Costarring Raznor's reality-based friends!

Tuesday, May 11, 2004

More on Bush and History

In the comments to my previous post, Valentine catches a gaping hole in my historical analysis:

You can't forget the antiintellectualism of the fundamentalist movement, which has its roots in a peculiarly American Protestantism that arose as, during westward expansion, people took with them their religious fervor but not the educated clergy of New England. On the frontier, American values of independence and self-reliance led to a strain of folks who wanted the chance to interpret the Bible for themselves, without being told how to do it by elitist Yanks or hidebound Europeans.
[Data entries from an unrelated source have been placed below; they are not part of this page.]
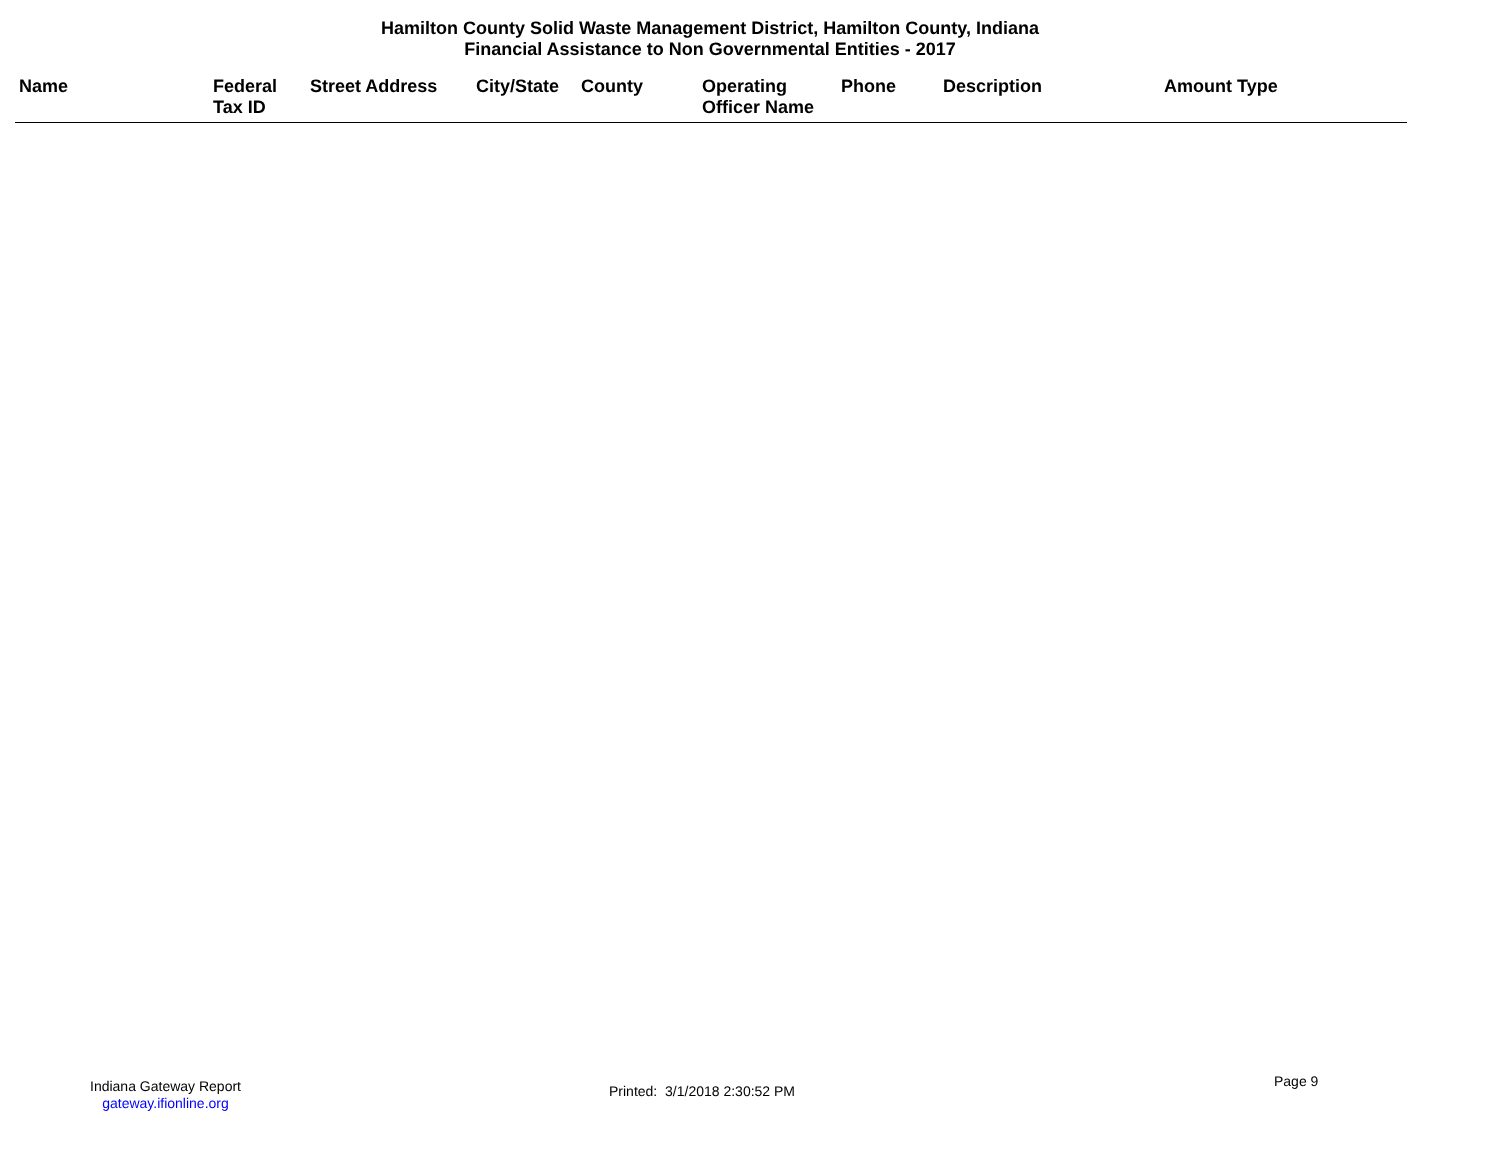Hamilton County Solid Waste Management District, Hamilton County, Indiana
Financial Assistance to Non Governmental Entities - 2017
| Name | Federal Tax ID | Street Address | City/State | County | Operating Officer Name | Phone | Description | Amount Type |
| --- | --- | --- | --- | --- | --- | --- | --- | --- |
Indiana Gateway Report
gateway.ifionline.org
Printed: 3/1/2018 2:30:52 PM
Page 9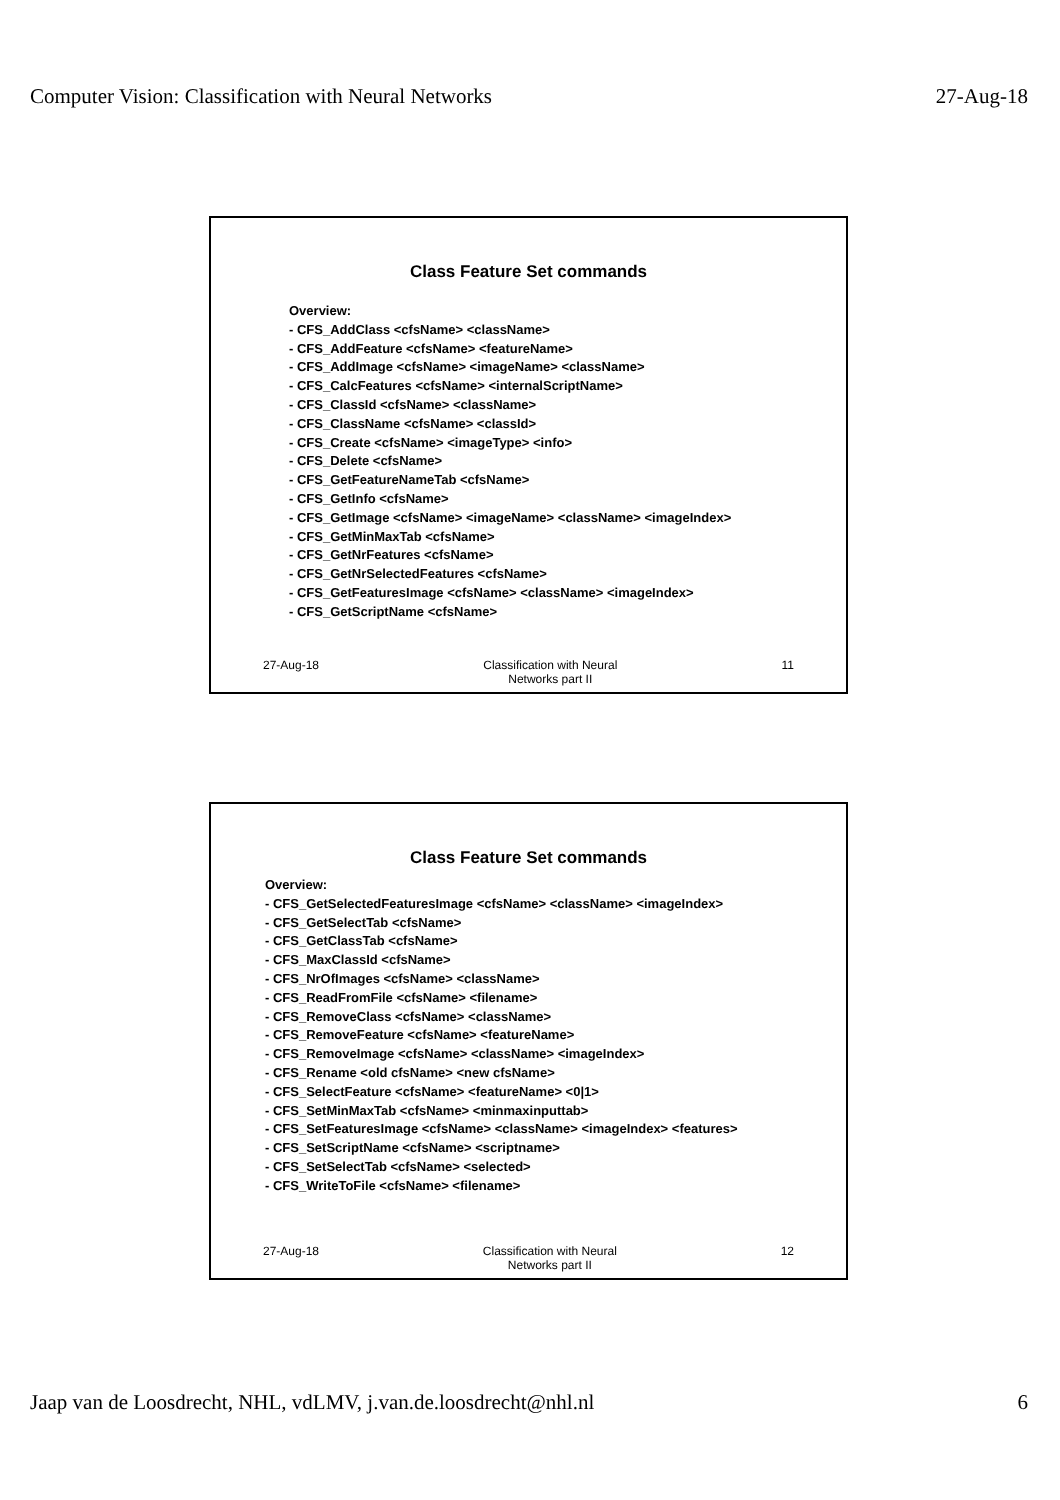Computer Vision: Classification with Neural Networks 27-Aug-18
Class Feature Set commands
Overview:
- CFS_AddClass <cfsName> <className>
- CFS_AddFeature <cfsName> <featureName>
- CFS_AddImage <cfsName> <imageName> <className>
- CFS_CalcFeatures <cfsName> <internalScriptName>
- CFS_ClassId <cfsName> <className>
- CFS_ClassName <cfsName> <classId>
- CFS_Create <cfsName> <imageType> <info>
- CFS_Delete <cfsName>
- CFS_GetFeatureNameTab <cfsName>
- CFS_GetInfo <cfsName>
- CFS_GetImage <cfsName> <imageName> <className> <imageIndex>
- CFS_GetMinMaxTab <cfsName>
- CFS_GetNrFeatures <cfsName>
- CFS_GetNrSelectedFeatures <cfsName>
- CFS_GetFeaturesImage <cfsName> <className> <imageIndex>
- CFS_GetScriptName <cfsName>
27-Aug-18 Classification with Neural
Networks part II 11
Class Feature Set commands
Overview:
- CFS_GetSelectedFeaturesImage <cfsName> <className> <imageIndex>
- CFS_GetSelectTab <cfsName>
- CFS_GetClassTab <cfsName>
- CFS_MaxClassId <cfsName>
- CFS_NrOfImages <cfsName> <className>
- CFS_ReadFromFile <cfsName> <filename>
- CFS_RemoveClass <cfsName> <className>
- CFS_RemoveFeature <cfsName> <featureName>
- CFS_RemoveImage <cfsName> <className> <imageIndex>
- CFS_Rename <old cfsName> <new cfsName>
- CFS_SelectFeature <cfsName> <featureName> <0|1>
- CFS_SetMinMaxTab <cfsName> <minmaxinputtab>
- CFS_SetFeaturesImage <cfsName> <className> <imageIndex> <features>
- CFS_SetScriptName <cfsName> <scriptname>
- CFS_SetSelectTab <cfsName> <selected>
- CFS_WriteToFile <cfsName> <filename>
27-Aug-18 Classification with Neural
Networks part II 12
Jaap van de Loosdrecht, NHL, vdLMV, j.van.de.loosdrecht@nhl.nl 6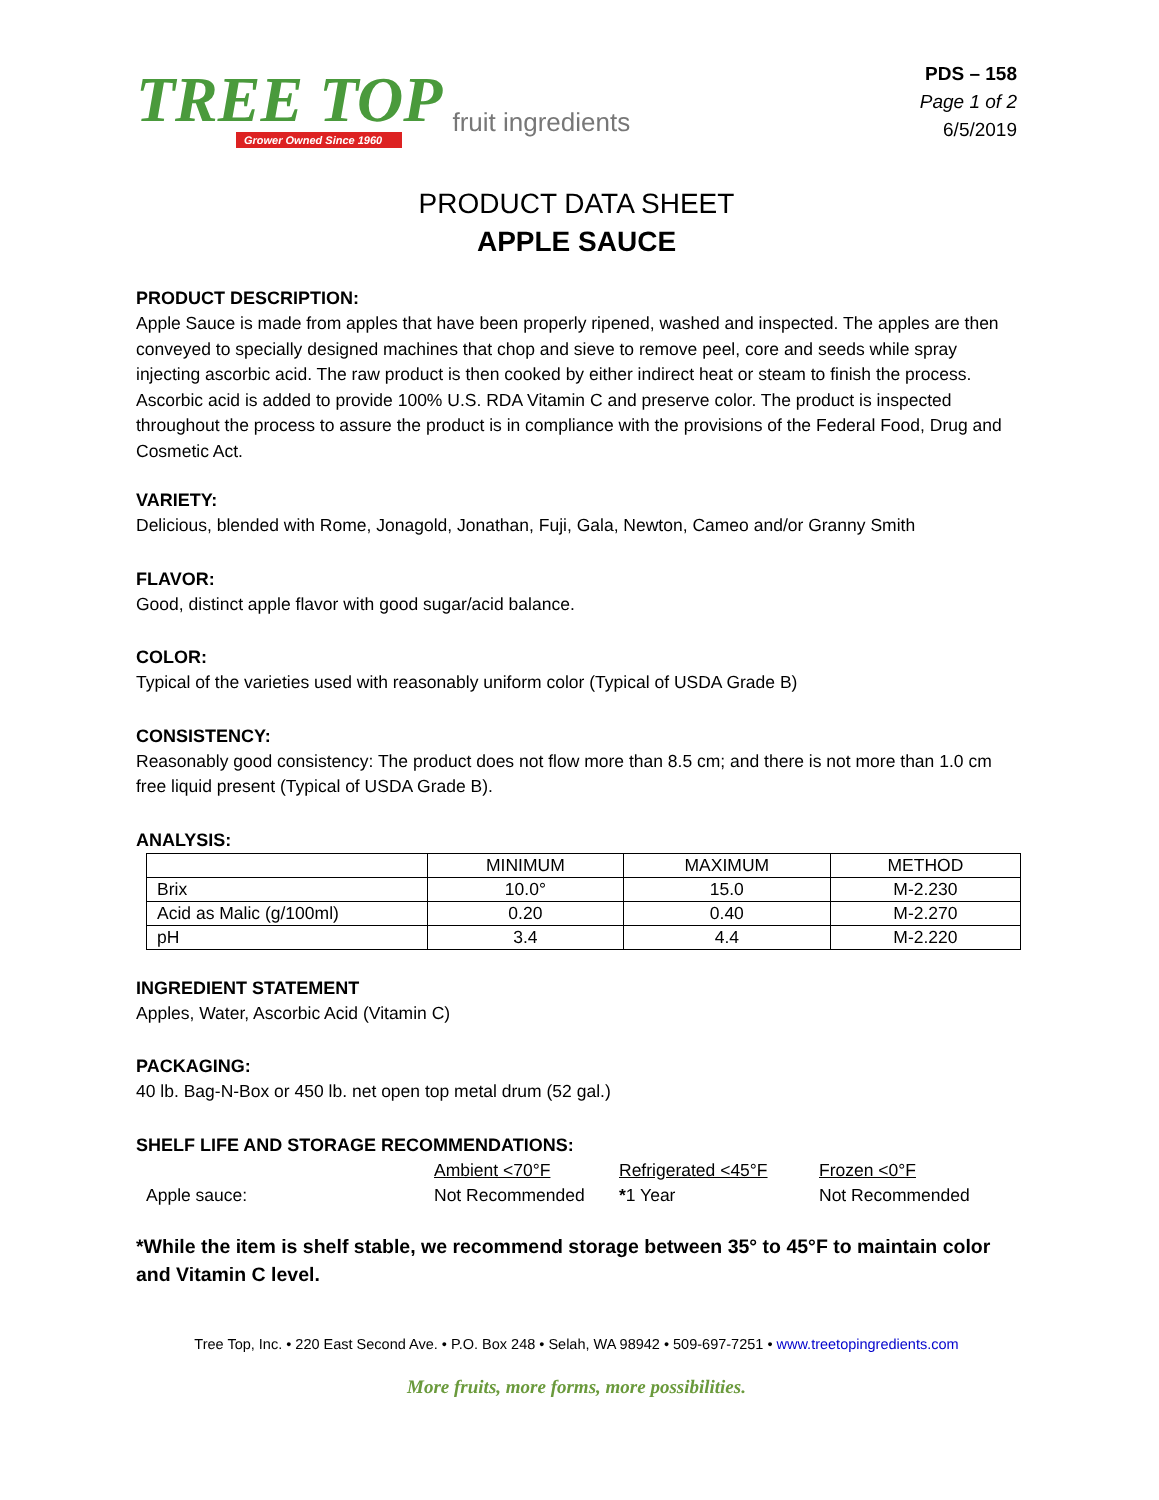TREE TOP
Grower Owned Since 1960
fruit ingredients
PDS – 158
Page 1 of 2
6/5/2019
PRODUCT DATA SHEET
APPLE SAUCE
PRODUCT DESCRIPTION:
Apple Sauce is made from apples that have been properly ripened, washed and inspected. The apples are then conveyed to specially designed machines that chop and sieve to remove peel, core and seeds while spray injecting ascorbic acid. The raw product is then cooked by either indirect heat or steam to finish the process. Ascorbic acid is added to provide 100% U.S. RDA Vitamin C and preserve color. The product is inspected throughout the process to assure the product is in compliance with the provisions of the Federal Food, Drug and Cosmetic Act.
VARIETY:
Delicious, blended with Rome, Jonagold, Jonathan, Fuji, Gala, Newton, Cameo and/or Granny Smith
FLAVOR:
Good, distinct apple flavor with good sugar/acid balance.
COLOR:
Typical of the varieties used with reasonably uniform color (Typical of USDA Grade B)
CONSISTENCY:
Reasonably good consistency: The product does not flow more than 8.5 cm; and there is not more than 1.0 cm free liquid present (Typical of USDA Grade B).
ANALYSIS:
| | MINIMUM | MAXIMUM | METHOD |
| Brix | 10.0° | 15.0 | M-2.230 |
| Acid as Malic (g/100ml) | 0.20 | 0.40 | M-2.270 |
| pH | 3.4 | 4.4 | M-2.220 |
INGREDIENT STATEMENT
Apples, Water, Ascorbic Acid (Vitamin C)
PACKAGING:
40 lb. Bag-N-Box or 450 lb. net open top metal drum (52 gal.)
SHELF LIFE AND STORAGE RECOMMENDATIONS:
Ambient <70°F Refrigerated <45°F Frozen <0°F Apple sauce: Not Recommended *1 Year Not Recommended
*While the item is shelf stable, we recommend storage between 35° to 45°F to maintain color and Vitamin C level.
Tree Top, Inc. • 220 East Second Ave. • P.O. Box 248 • Selah, WA 98942 • 509-697-7251 • www.treetopingredients.com
More fruits, more forms, more possibilities.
The deep suspicion of being told how to think and of intellectualism in general by the people on the frontier, who had to worry about livelihoods over education, only contirbuted.

By the time Europe managed to export Higher Criticism to the US--with its ability to reconcile Christianity with the difficult questions raised by critical looks at Scripture--American Protestants were already primed to reject it for a system of strict literalism and removal of the Good Book from any kind of historical context, hermeneutics, or scholarly/theological precedent. If someone didn't like your reading, you could just schism and go home.

At the turn of the 20th century, the Fundamentalist strains of the various denominations, failing to purge the influence of progressives and liberal Christians from their churches, seceded and became a movement in earnest. They very quietly built an infrastructure of schools, Bible colleges, homeschool programs; funded smallscale political candidates and lobbies; and printed out Bibles with built-in commentaries that would encourage any reader to believe that their interpretation was the only correct one. They organized, and did it well. And when they saw an opening, they used all that preparation to explode onto the political scene as what we now think of as the Religious Right. You combine -that- movement with the roots of the neoconservative movement you theorize, and you have...well, G-dub.


(Ahh comments, what did I ever do without them)

While thanking Valentine for helping give a more complete analysis of recent history, I should mention that any historical analyses I write on this blog should be taken with a grain of salt. I don't really do research for them, they are merely insights that are based on what historical knowledge I have at the top of my brain, which I'd like to think is enough to make substantial posts. If anyone when reading such posts can think of anything I missed, like Valentine did, or if I'm just getting something way, way wrong, please correct me.